If your STL version doesn't have std::tr1 you will probably have to install boost in order to have access to the shared_ptr, or you could just implement it yourself ( a trivial implementation is quite easy once you understand how a shared_ptr works: u just have to increase the reference count when you copy and assign the shared_ptr, decrease it in the destructor if count>1 or permanentrly destroy the pointed resource in the destructor if count = 1. )

Thanks for the hints.
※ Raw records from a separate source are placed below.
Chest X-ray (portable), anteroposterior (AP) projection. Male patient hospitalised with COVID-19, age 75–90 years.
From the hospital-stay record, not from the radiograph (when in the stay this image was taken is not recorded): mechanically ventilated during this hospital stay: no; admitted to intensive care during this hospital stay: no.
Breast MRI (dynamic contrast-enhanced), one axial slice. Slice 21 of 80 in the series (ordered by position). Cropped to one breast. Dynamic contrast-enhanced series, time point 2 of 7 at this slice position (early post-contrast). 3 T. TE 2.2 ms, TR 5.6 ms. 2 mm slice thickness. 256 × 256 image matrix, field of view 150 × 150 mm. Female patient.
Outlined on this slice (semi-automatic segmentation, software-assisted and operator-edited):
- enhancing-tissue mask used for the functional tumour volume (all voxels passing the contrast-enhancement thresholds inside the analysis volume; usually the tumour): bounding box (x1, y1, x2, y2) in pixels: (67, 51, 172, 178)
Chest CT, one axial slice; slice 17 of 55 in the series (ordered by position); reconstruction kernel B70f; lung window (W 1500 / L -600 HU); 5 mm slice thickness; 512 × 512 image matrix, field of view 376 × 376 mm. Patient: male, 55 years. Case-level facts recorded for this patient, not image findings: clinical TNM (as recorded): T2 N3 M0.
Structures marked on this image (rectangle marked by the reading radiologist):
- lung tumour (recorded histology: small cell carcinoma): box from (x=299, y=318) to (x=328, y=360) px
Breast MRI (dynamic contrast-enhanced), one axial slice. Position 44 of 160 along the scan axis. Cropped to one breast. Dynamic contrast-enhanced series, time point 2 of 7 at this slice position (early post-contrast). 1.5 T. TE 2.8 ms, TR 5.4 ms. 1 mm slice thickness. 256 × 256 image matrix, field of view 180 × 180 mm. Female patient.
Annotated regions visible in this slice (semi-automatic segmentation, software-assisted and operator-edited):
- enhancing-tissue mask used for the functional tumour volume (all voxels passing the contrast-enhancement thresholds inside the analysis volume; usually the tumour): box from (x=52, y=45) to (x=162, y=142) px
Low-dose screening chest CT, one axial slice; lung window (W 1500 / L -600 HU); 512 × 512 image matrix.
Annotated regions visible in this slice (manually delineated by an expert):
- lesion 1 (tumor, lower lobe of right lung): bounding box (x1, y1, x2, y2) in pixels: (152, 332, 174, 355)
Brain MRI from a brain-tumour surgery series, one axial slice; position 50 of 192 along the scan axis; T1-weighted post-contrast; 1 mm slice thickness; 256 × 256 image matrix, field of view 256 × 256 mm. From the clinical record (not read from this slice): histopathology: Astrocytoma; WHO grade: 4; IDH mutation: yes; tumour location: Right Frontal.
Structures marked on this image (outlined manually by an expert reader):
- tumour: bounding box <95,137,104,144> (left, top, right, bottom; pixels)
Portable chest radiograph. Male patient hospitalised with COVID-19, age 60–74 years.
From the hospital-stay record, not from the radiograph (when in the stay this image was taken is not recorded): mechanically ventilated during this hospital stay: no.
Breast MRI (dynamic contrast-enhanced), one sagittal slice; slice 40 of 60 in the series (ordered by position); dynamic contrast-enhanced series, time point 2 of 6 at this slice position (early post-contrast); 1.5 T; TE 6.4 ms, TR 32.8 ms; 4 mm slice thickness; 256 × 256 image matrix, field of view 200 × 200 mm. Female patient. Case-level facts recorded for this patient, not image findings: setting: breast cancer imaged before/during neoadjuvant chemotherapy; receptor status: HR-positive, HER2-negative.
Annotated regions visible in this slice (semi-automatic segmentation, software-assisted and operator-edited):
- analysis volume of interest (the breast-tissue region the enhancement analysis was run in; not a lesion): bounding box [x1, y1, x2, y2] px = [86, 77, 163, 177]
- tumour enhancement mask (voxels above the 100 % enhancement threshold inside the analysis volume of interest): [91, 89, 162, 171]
I kinda understand shared_ptr now but i think it's out of the scope of what i'm doing right now (a assignment for a CS class)

Can you think of any think else that allows LLs to share?

well, this is the "good" way of doing it... of course... you could find a workarround that would kind of be based on the same principle... I'll try to make a short implementation.

#include <iostream>
#include <algorithm>

using namespace std;

template<class T>
class myPointer
{
public:
	T* pT_;
	int *refcount_;

public:
	myPointer(): pT_(NULL), refcount_(NULL) {};
	
	myPointer ( T* objP )
	{
		pT_ = objP;
		refcount_ = new int(1);
	}
	myPointer( const myPointer& node )
	{
		pT_ = node.pT_;
		refcount_ = node.refcount_;
		*refcount_ = *refcount_ + 1;
	}

	myPointer & operator= ( const myPointer& node )
	{
		if( this != &node )
		{
			pT_ = node.pT_;
			refcount_ = node.refcount_;
			*refcount_ = *refcount_ + 1;
		}
		return *this;
	}

	~myPointer ()
	{
		if( refcount_ != NULL )
		{
			if ( *refcount_ == 1 )
			{
				delete pT_;
				delete refcount_;
			}
			else
				*refcount_ = *refcount_ - 1;		
		}
	}
};


template < class T >
class List
{
	struct Node
	{
		myPointer<T> p_;
		Node* next_;

		Node( const myPointer<T>& obj )
		{
			p_ = obj;
			next_ = NULL;
		}


	};

	Node *head_;
public:
	List( const myPointer<T>& obj )
	{
		head_ = new Node ( obj );
	}

	void addToList( const myPointer<T>& obj )
	{
		Node * newHead = new Node( obj );
		newHead->next_ = head_;
		head_ = newHead;
	}

	void printList()
	{
		Node *p = head_;
		while ( p != NULL )
		{
			cout<< *(p->p_.pT_) << endl;
			p = p->next_;
		}
	}
	~List()
	{
		Node * p = head_;
		while ( p != NULL )
		{
			Node *paux = p->next_;
			delete p;
			p = paux;
		}
	}
};


int main(int argc, char* argv[])
{
	{
		myPointer<int> x1( new int(5) );
		myPointer<int> x2( new int(7) );
		
		List<int> myList( x1 );
		myList.addToList( x2 );
		myList.addToList( x2 );
		myList.addToList( x1 );

		List<int> mySecondList( x1 );
		mySecondList.addToList( x1 );
		mySecondList.addToList( x2 );
		mySecondList.addToList( x2 );

		myPointer<int> x3( new int(9) );

		myList.addToList( x3 );
		mySecondList.addToList( x3 );

		myList.printList();
		cout<<endl;
		mySecondList.printList();
	}

	_CrtDumpMemoryLeaks();

}

well, this is what I did as fast as I could, maybe it still has bugs, but none that I could find right now :P . For the test i made it has no leaks.
As you can see you have only three objects ( x1, x2, x3 ) that are shared among 2 lists.
More over, you can have the same object more times in the same list ( x1 and x2 appear twice in both lists ).
Insted of the device class you have a template parameter to the myPointer and List classes that will be the contained type. The test provided uses int as the template parameter.